EXTRACTED ENTRIES:
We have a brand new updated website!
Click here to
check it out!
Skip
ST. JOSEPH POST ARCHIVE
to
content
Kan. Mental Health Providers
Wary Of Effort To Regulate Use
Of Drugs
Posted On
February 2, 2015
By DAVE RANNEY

---

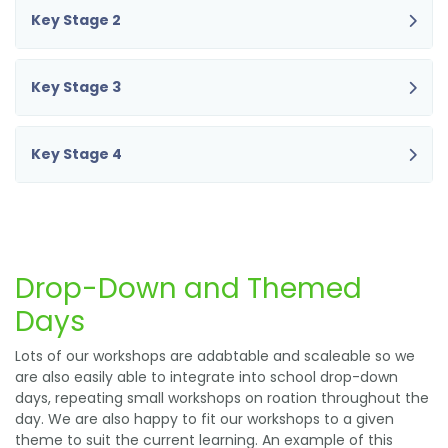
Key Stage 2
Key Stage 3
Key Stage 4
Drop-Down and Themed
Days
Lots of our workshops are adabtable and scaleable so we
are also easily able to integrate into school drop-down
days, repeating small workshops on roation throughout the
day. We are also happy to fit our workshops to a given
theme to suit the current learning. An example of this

YOUR INSTRUCTIONS: Within the entries, find all lines holding "workshops" and copy each one.

FINISHED EXERCISE:
Lots of our workshops are adabtable and scaleable so we
days, repeating small workshops on roation throughout the
day. We are also happy to fit our workshops to a given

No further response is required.